### WORK TASK 1
According to the post on renaming SRA/FASTQ files with SRAdb, about how large is the SRA SQL database once it is extracted?
### WORK TASK 2
Continue the post on renaming SRA/FASTQ files with SRAdb from its last line.

### SUPPLIED TEXT
____
Skip to Content

Renaming SRA/FASTQ files using SRAdb

Introduction

In a previous post, I wrote about downloading SRA files from NCBI-SRA or EBI-ENA using the R package SRAdb. In this post, I will write about using SQL to query the SRA SQLite file, with the aim of giving the downloaded sequencing files meaningful titles.

Please follow the instructions below to establish a connection to the SRA SQLite file. For more details, please visit the aforementioned post.

# load required libraries
library(SRAdb)
library(Rgraphviz)
# load extra libraries
library("dplyr")
library("stringr")
# download the SRA SQL database, only if does not exist locally
# Warning: the download size is ~2.3GB and the extracted size is ~37 GB! 
if( ! file.exists('~/SRAmetadb.sqlite') ) {
   sqlfile <- getSRAdbFile()
____
### ENTRIES SUPPLIED

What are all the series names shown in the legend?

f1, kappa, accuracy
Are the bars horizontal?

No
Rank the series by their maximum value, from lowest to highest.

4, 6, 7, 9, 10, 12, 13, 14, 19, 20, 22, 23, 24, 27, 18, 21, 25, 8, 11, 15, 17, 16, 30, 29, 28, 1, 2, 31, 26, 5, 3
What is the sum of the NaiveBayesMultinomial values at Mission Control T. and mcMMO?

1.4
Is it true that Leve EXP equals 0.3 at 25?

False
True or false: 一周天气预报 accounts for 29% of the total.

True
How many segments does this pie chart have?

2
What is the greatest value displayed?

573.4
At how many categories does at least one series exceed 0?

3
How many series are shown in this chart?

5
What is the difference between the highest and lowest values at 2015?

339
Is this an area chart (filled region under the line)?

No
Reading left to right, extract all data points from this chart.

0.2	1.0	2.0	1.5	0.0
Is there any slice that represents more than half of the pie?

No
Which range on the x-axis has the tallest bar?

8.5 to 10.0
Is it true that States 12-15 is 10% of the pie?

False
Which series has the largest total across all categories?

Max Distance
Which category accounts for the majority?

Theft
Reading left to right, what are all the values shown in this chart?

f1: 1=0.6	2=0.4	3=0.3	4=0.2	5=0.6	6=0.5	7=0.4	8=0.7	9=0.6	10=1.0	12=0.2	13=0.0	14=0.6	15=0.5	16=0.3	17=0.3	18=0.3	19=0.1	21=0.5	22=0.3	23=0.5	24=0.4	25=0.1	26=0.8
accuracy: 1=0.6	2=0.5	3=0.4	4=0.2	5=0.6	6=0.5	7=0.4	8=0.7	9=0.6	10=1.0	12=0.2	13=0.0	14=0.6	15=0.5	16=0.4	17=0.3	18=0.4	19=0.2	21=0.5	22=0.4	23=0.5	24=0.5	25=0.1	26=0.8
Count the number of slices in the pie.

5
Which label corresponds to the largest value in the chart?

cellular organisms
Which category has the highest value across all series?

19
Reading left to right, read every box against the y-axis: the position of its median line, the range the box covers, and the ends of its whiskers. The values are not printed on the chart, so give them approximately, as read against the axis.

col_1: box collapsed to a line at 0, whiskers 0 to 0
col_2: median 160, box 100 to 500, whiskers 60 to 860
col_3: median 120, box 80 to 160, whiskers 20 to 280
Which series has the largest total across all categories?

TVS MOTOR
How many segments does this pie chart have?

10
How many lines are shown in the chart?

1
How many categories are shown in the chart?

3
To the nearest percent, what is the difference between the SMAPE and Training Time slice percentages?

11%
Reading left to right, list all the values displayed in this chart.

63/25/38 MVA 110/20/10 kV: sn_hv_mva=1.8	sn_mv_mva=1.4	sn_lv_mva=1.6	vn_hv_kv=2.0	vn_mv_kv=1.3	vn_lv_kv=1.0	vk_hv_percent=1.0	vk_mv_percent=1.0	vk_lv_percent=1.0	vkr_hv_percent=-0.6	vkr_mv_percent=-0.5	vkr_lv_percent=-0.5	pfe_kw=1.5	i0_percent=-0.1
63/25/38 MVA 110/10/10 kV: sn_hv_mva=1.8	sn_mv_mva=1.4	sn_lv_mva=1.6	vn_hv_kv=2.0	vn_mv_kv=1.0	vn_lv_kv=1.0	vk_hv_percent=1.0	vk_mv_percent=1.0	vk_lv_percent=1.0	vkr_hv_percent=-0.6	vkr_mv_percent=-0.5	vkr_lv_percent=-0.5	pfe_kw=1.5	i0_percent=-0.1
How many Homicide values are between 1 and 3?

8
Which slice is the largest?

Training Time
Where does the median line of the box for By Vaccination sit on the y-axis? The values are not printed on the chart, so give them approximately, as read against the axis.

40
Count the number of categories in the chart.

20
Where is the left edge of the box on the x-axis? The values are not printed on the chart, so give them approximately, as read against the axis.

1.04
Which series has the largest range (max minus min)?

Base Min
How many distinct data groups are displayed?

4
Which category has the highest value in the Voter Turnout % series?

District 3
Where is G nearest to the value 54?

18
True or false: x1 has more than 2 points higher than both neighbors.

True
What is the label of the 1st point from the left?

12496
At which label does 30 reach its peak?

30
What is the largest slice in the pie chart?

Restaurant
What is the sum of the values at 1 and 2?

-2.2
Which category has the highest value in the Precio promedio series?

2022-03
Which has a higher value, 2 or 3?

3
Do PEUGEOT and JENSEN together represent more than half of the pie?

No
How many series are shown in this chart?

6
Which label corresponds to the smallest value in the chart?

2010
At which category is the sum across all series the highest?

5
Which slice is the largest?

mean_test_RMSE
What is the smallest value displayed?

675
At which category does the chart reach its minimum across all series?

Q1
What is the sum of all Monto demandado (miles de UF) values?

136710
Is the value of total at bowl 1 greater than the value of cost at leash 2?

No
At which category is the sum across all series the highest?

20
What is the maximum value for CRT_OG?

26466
____
### RESPONSE AREA 1
About 37 GB.

### RESPONSE AREA 2
} else {
  sqlfile <- '~/SRAmetadb.sqlite'
}
# connect to the SRA SQLite database
sra_con = dbConnect(RSQLite::SQLite(), sqlfile)

The structure of the SRA SQLite database

The SRA SQLite file consists of multiple tables. Each table has a number of fields (or columns) and a number of records (or rows). Each field has a type which corresponds to the type of data it stores.

Let’s start by listing all the tables in the database.

# list the tables in a database
dbListTables(sra_con) -> sra_tables
sra_tables
##  [1] "col_desc"        "experiment"      "fastq"          
##  [4] "metaInfo"        "run"             "sample"         
##  [7] "sra"             "sra_ft"          "sra_ft_content" 
## [10] "sra_ft_segdir"   "sra_ft_segments" "study"          
## [13] "submission"

As you see, we have 13 tables in the database. To explore one of the tables further (e.g. experiment), we can list the fields in this particular table.

# show the fields in a table
dbListFields(sra_con,"experiment")
##  [1] "experiment_ID"                 "bamFile"                      
##  [3] "fastqFTP"                      "experiment_alias"             
##  [5] "experiment_accession"          "broker_name"                  
##  [7] "center_name"                   "title"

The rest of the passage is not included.